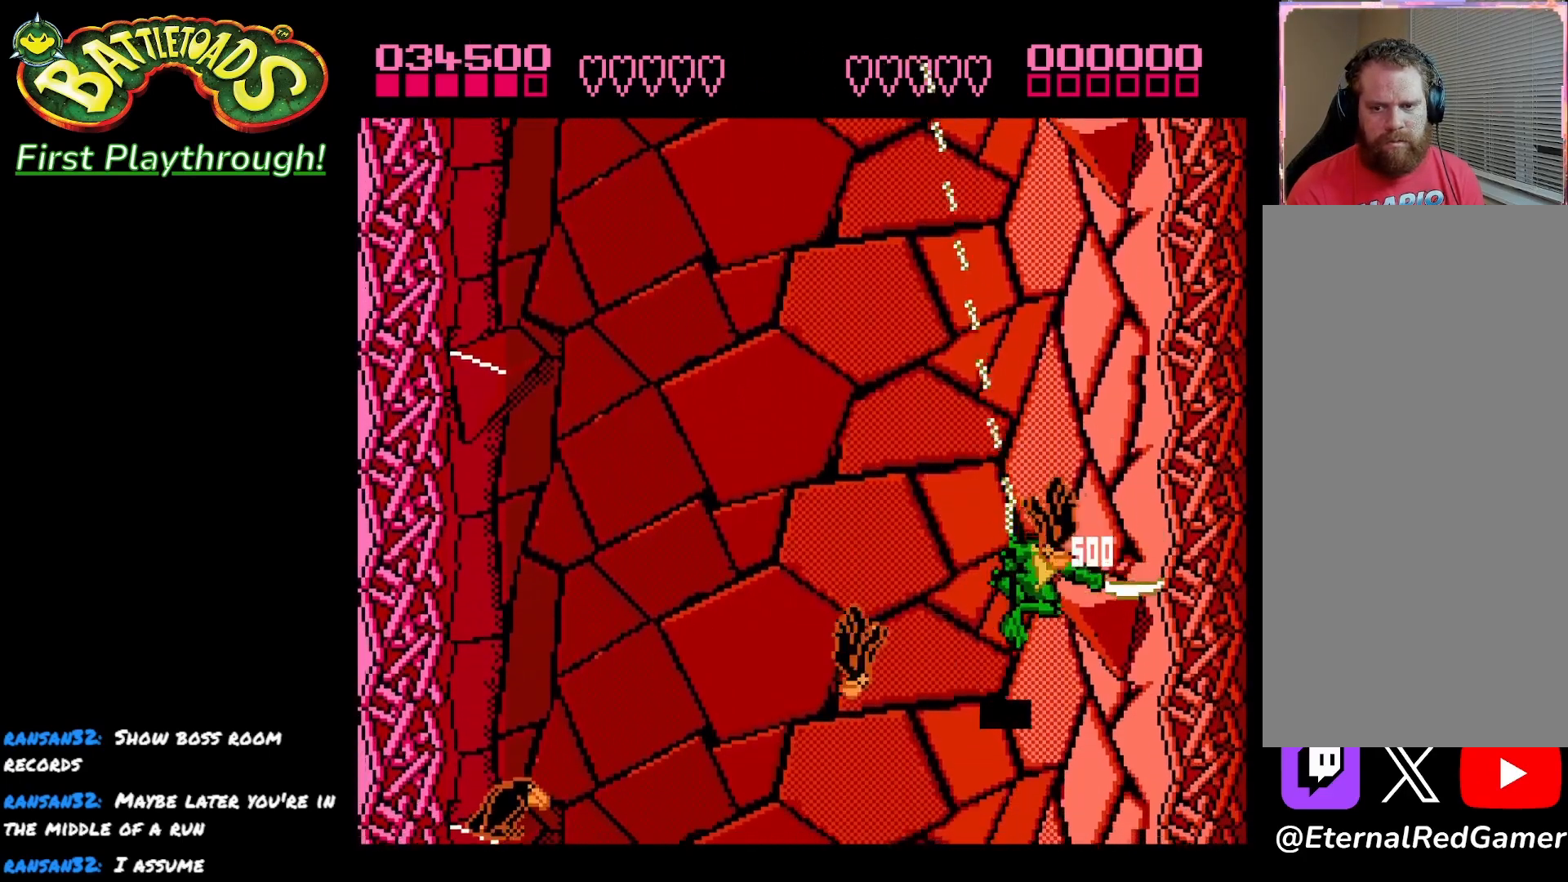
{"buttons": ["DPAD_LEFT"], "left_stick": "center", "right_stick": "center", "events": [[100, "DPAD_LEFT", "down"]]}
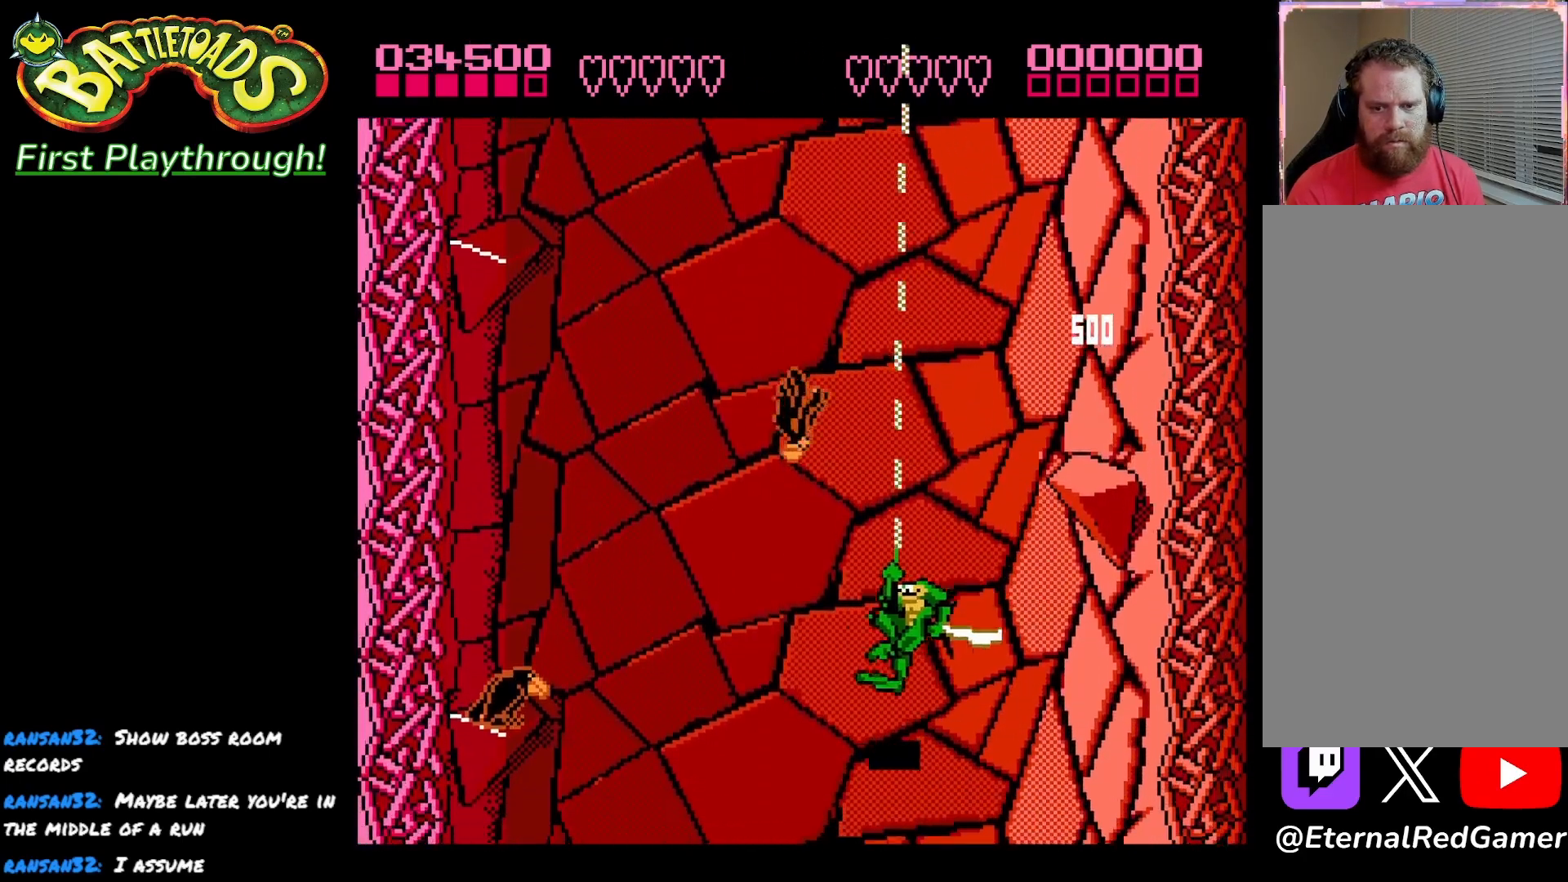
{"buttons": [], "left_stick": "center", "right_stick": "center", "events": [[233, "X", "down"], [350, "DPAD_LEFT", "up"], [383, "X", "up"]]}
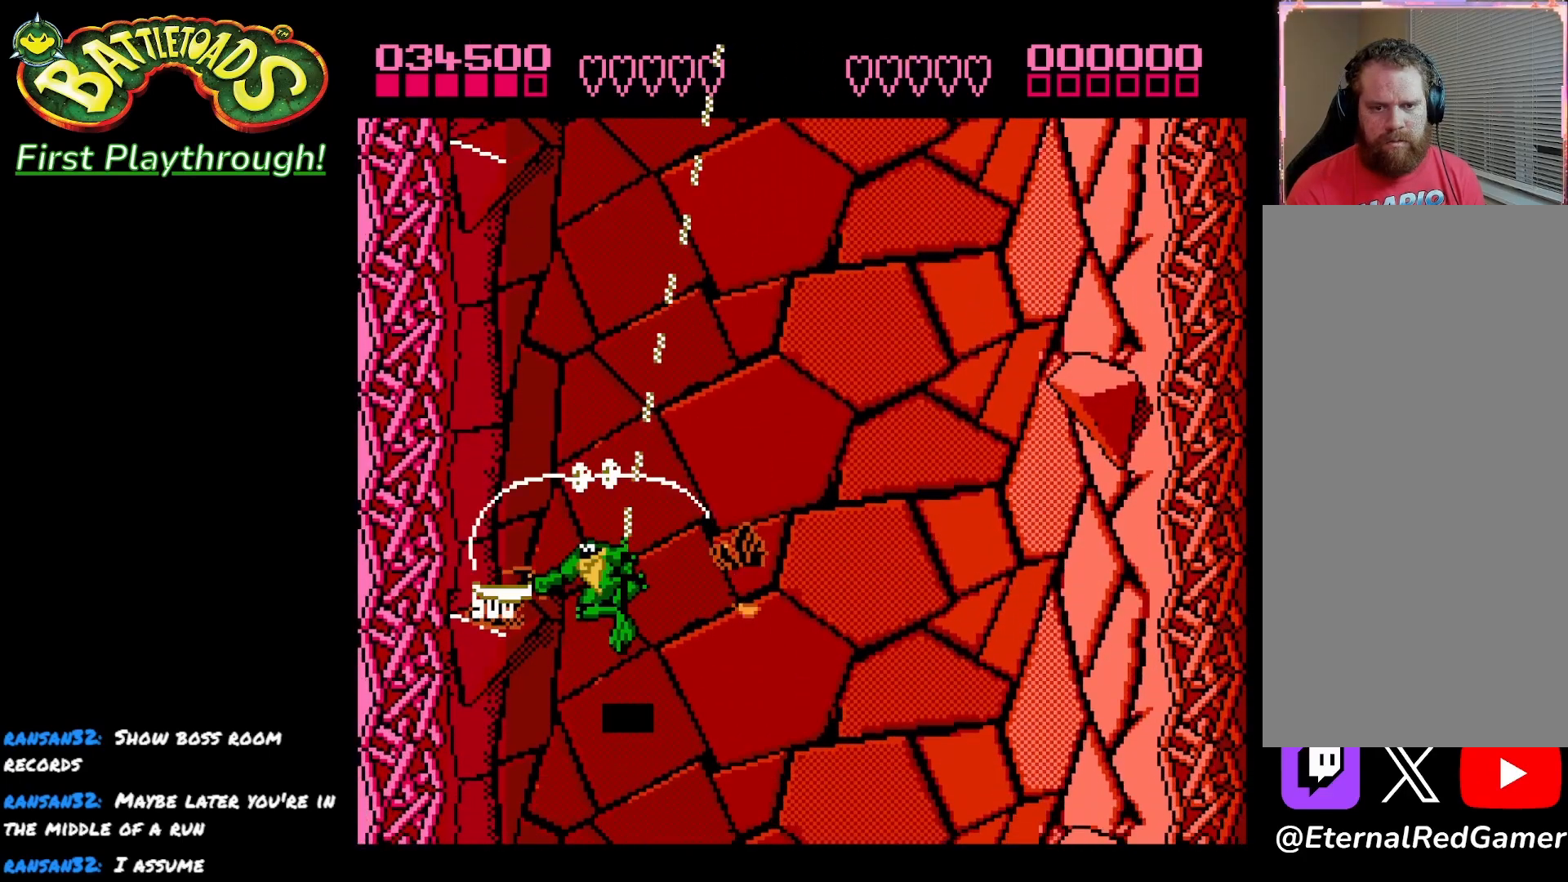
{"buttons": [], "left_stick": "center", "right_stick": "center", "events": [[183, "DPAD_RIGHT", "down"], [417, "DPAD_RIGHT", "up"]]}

━━━━━━━━━━━━━━━━━━━━

§ About this task:
Write out everything in the data word for word. Omit each picture.

§ Your solution:
{"buttons": ["DPAD_LEFT"], "left_stick": "center", "right_stick": "center", "events": [[100, "DPAD_LEFT", "down"]]}
{"buttons": [], "left_stick": "center", "right_stick": "center", "events": [[233, "X", "down"], [350, "DPAD_LEFT", "up"], [383, "X", "up"]]}
{"buttons": [], "left_stick": "center", "right_stick": "center", "events": [[183, "DPAD_RIGHT", "down"], [417, "DPAD_RIGHT", "up"]]}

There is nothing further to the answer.